Она попробовала поднять руку и увидела чужую: пальцы слишком длинные, суставов слишком много, а под ногтями — не грязь, что-то тёмное и живое, шевелящееся само по себе.
Не моя.
Мысль утонула сразу, потому что земля разошлась, и Римма оказалась стоящей — не на ногах, откуда-то из самой своей середины — посреди поля, вытоптанного, размокшего, где вместо травы росли тонкие белые пальцы, тянувшиеся к небу и сжимавшиеся в кулаки, стоило тени пройти рядом.
Теней было много.
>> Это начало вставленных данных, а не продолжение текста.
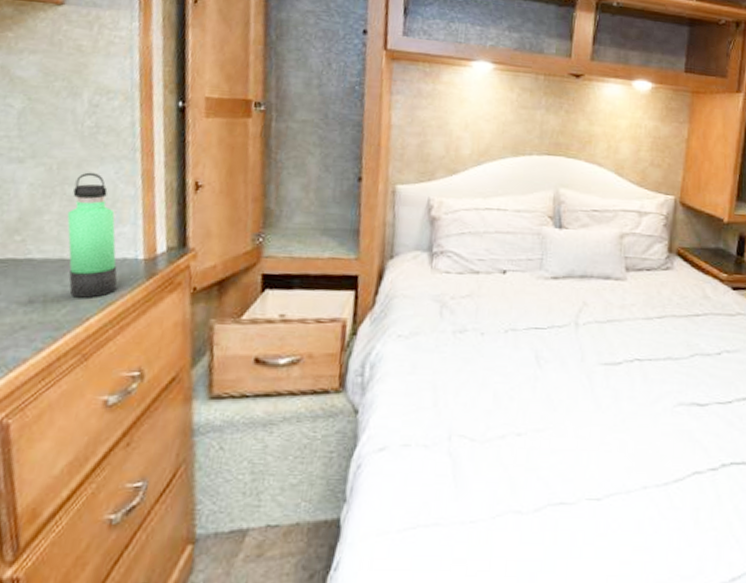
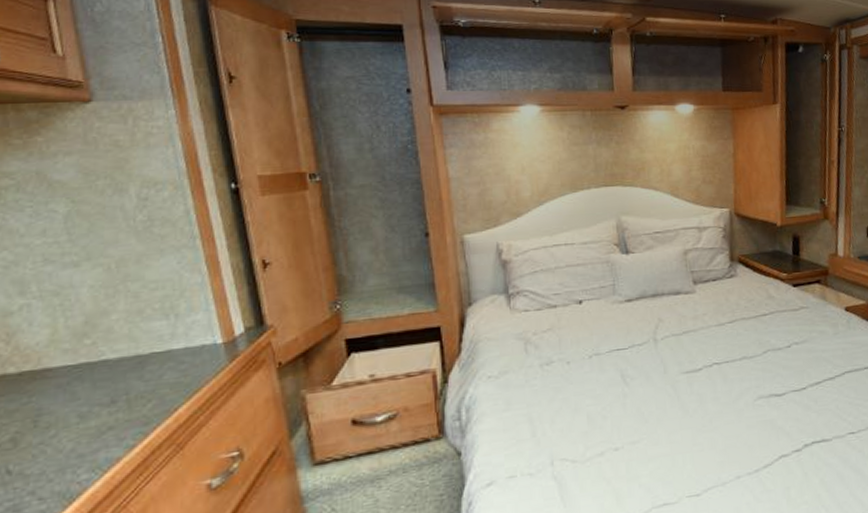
thermos bottle: present [67,172,118,298] -> none [135,265,200,391]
Они шли строем и не строем сразу, наконечники копий качались над ними, как метёлки камыша на ветру, которого не было, и звук, который они издавали, не был ни шагами, ни голосами — низкое ровное гудение, как в улье размером с гору.
За полем горел частокол — не огнём, а чем-то, что ползло по дереву кожей и мясом, чернело и снова нарастало, точно рана, которая никак не хочет затянуться. В дыму стояла башня без крыши, и башня дышала — медленно, как большой зверь, — а с каждым выдохом из чёрных окон сыпалась то ли зола, то ли мелкие чёрные птицы, которые, не долетев до земли, оборачивались мухами.
Крорн.
На стене, спиной к пожару, стоял человек.
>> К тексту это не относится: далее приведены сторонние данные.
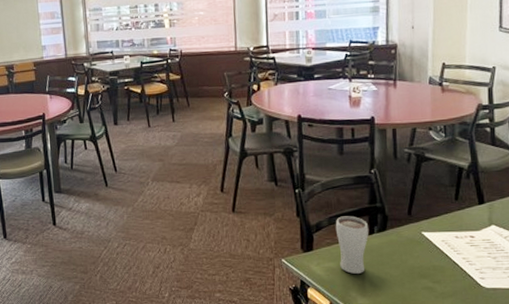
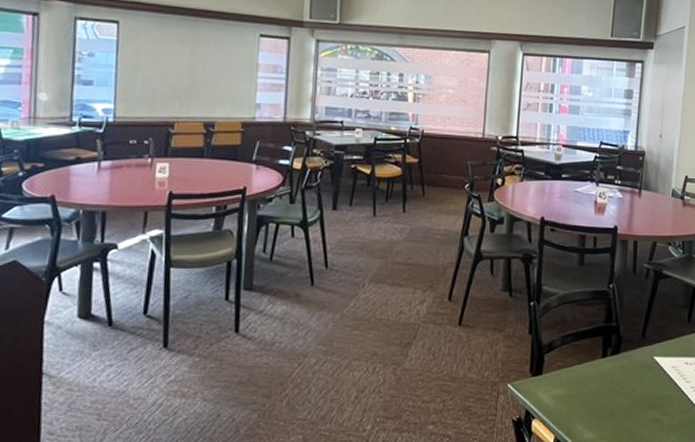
drinking glass: present [335,216,369,274] -> none [568,335,602,403]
Она рванулась к нему всем, что у неё было вместо тела, — и что-то внутри лопнуло беззвучно, как струна, натянутая через всю грудь, а сама она не сдвинулась ни на палец. Он не оборачивался. Она видела его затылок, плечи — и с каждой попыткой шагнуть расстояние между ними росло, а не сокращалось, будто сама земля под ним пятилась вместе с ним заодно.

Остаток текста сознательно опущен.